Troisièmement, n'oublions pas qu'elles sont renforcées pour les entreprises exposées à la concurrence, en particulier dans les secteurs du tourisme et de l'hôtellerie, dont on connaît l'importance pour Saint-Martin : dès le 1er janvier prochain, les salaires y seront exonérés au taux de 100 % jusqu'à 1,7 SMIC ; de nouvelles exonérations s'appliquent ensuite, de façon que le point de sortie des dispositifs d'exonération est porté à 4,5 SMIC puisque les entreprises visées sont « hors CICE ». Le Gouvernement a donc compensé l'absence du CICE pour Saint-Martin.

Quatrièmement, plutôt que de viser les exonérations, le Gouvernement aurait pu supprimer le service militaire adapté – SMA –, le fonds exceptionnel d'investissement – FEI –, les contrats ou la formation en mobilité : autant de dispositifs que nous avons préservés et même renforcés, et qui serviront au développement de Saint-Martin, avec un impact direct sur le carnet de commandes des entreprises.

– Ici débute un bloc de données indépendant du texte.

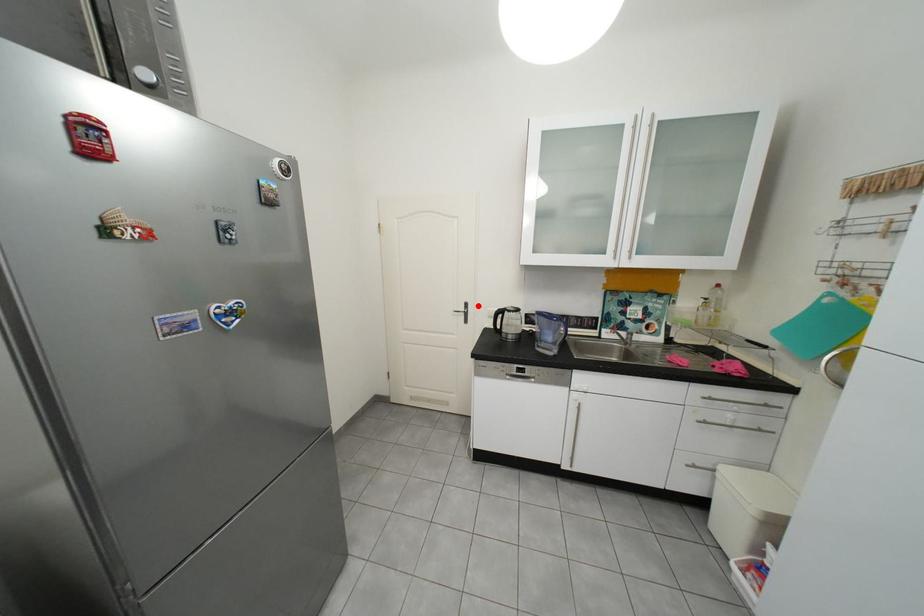
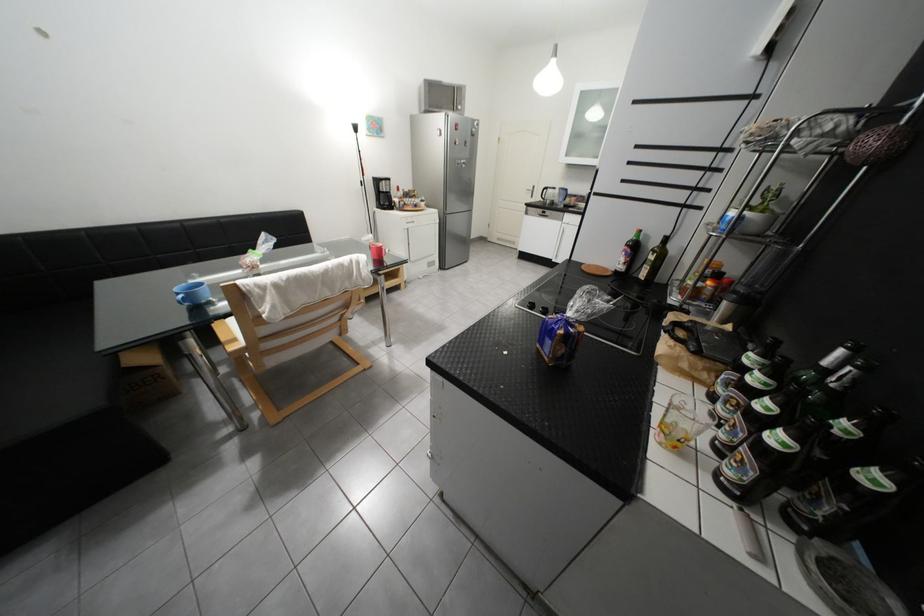
Question: I am providing you with two images of the same scene from different viewpoints. A red point is shown in image1. For the corresponding object point in image2, is it positioned nearer or farther from the camera?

S'agissant de votre proposition d'intégrer le PIB de Saint-Martin dans les agrégats qui servent à calculer le déficit, j'en comprends le sens. L'idée est intéressante et ne me semble pas a priori incompatible avec la règle européenne fixant le calcul de ce déficit. Nous pouvons donc y travailler.

Gardons-nous cependant d'un raisonnement hâtif qui mettrait en relation la part des dépenses publiques avec la contribution des territoires au PIB de la nation, car il ne servirait pas forcément l'intérêt de tous les territoires, notamment dans les outre-mer.

Nous avons beaucoup de chantiers structurants à mener ensemble pour le développement de Saint-Martin et l'accompagnement de la collectivité. Je suis évidemment déterminée à y œuvrer, et prête à dialoguer avec vous sur ce sujet aussi.

Mme la présidente. La parole est à M. Daniel Gibbes.

M. Daniel Gibbes. Je connais les efforts consentis par Mme la ministre pour faire avancer les dossiers épineux de Saint-Martin, petit territoire qui, récemment devenu collectivité d'outre-mer régie par l'article 74 de la Constitution, subit une double, voire une triple sanction. Vous connaissez, madame la ministre, les inconvénients particuliers liés à cette situation dont nous discutons souvent, et qui d'ailleurs concerne aussi Saint-Barthélemy. Il faut la regarder de près, notamment en incluant le PIB de notre collectivité dans les agrégats nationaux.